6
votes

Recently I've been studying parsers and grammars and how they work. I was reading over the formal grammar for JSON at http://www.ietf.org/rfc/rfc4627.txt, which uses EBNF. I was pretty confident in my understanding of BNF and EBNF, but apparently I still don't fully understand it. The RFC defines a JSON object like this:

  object = begin-object [ member *( value-separator member ) ]
  end-object

I understand that the intent here is to express that any JSON object can (optionally) have a member, and then be followed by 0 or more (value-separator, member) pairs. What I don't understand is why the asterisk appears before the (value-separator member). Isn't the asterisk supposed to mimic regex, so that it appears after the item to be repeated 0 or more times? Shouldn't the JSON object grammar be written like this:

  object = begin-object [ member ( value-separator member )* ]
  end-object
3

3 Answers

15
votes

In the mentioned document, http://www.ietf.org/rfc/rfc4627.txt, it is stated that

The grammatical rules in this document are to be interpreted as described in [RFC4234].

RFC4234 describes ABNF (Augmented BNF), not EBNF. If you look through this document, you will find the following definition:

3.6.  Variable Repetition:  *Rule

   The operator "*" preceding an element indicates repetition.  The full
   form is:

         <a>*<b>element

   where <a> and <b> are optional decimal values, indicating at least
   <a> and at most <b> occurrences of the element.

   Default values are 0 and infinity so that *<element> allows any
   number, including zero; 1*<element> requires at least one;
   3*3<element> allows exactly 3 and 1*2<element> allows one or two.

So, notation

*( value-separator member )

is correct according to ABNF definition, and allows any number of repetitions, including zero.

9
votes

Syntax is about the way somebody chooses to write down concrete entities to represent something.

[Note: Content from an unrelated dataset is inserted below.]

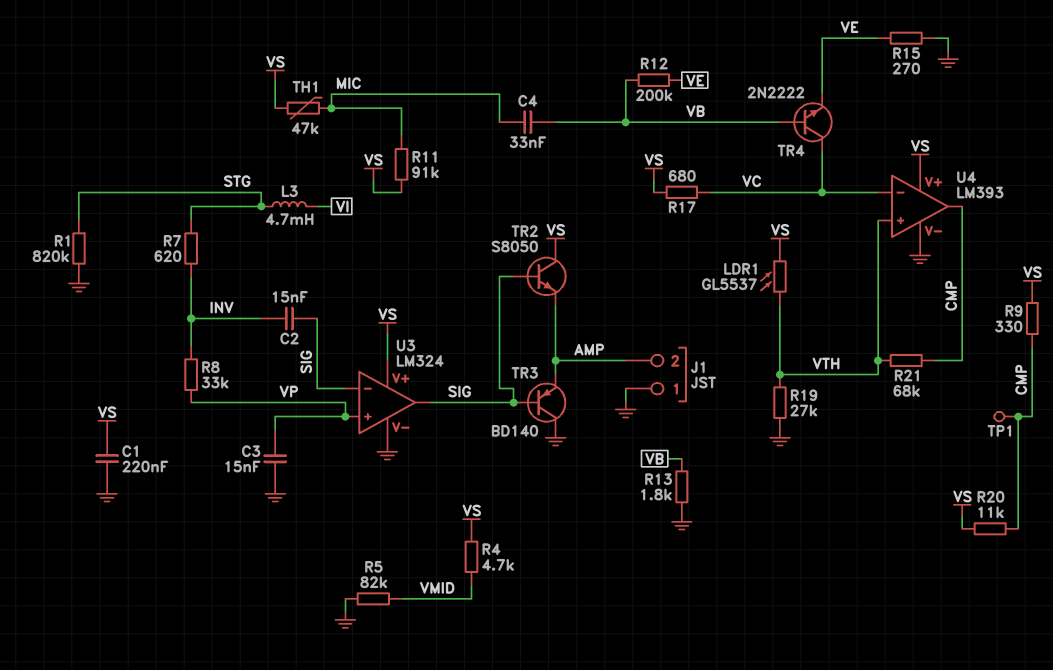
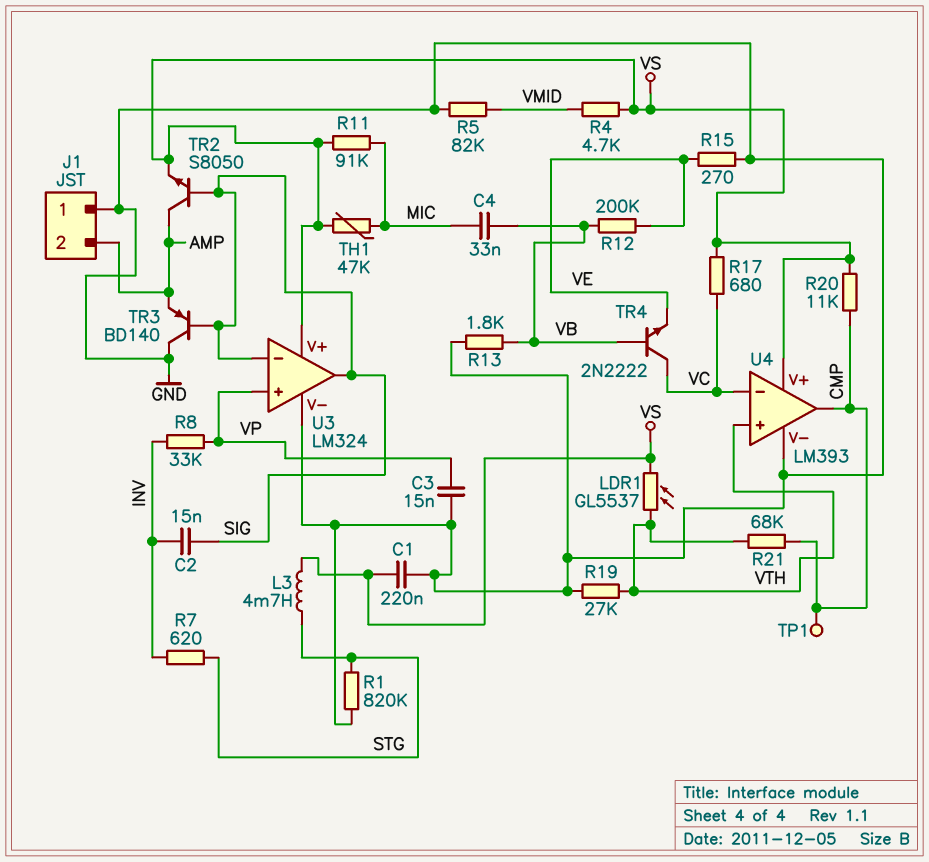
L3: 4.7mH (STG, VI) -> 4.7mH (STG, VS)
R9: 330 (CMP, VS) -> none
TR2: NPN S8050 (B SIG, C VS, E AMP) -> NPN S8050 (B SIG, C AMP, E VS)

I'll agree that puttting Kleene star before the entity to repeated is non-standard, and the authors choice to do that simply confuses people that are used to convention. But it is perfectly valid; the authors get to define what syntax means, and you, the user of the standard, just get to accept it.

There's some argument for putting the Kleene star where he did; it indicates that there is list following at a point where you might expect a list. The suffix-style Kleene star indicates the same, but it is sort of a surprise; first you read the list element (from left to right), then you discover the star.

As a practical matter, the surprise factor of post-Kleene-star isn't enough in general to outweigh the surprise factor of violating convention. But the authors of that standard made their choice.

Welcome to syntax.

1
votes

The nice thing about standards is that there are so many to choose from.

Apparently, Niklas Wirth was wondering the same thing as you thirty-some years ago:

The population of programming languages is steadily growing, and there is no end of this growth in sight. Many language definitions appear in journals, many are found in technical reports, and perhaps an even greater number remains confined to proprietory circles. After frequent exposure to these definitions, one cannot fail to notice the lack of “common denominators.” The only widely accepted fact is that the language structure is defined by a syntax. But even notation for syntactic description eludes any commonly agreed standard form, although the underlying ancestor is invariably the Backus-Naur Form of the Algol 60 report. As variations are often only slight, they become annoying for their very lack of an apparent motivation.

Yes, the notation used in RFC-4627 is less common, but not incomprehensible.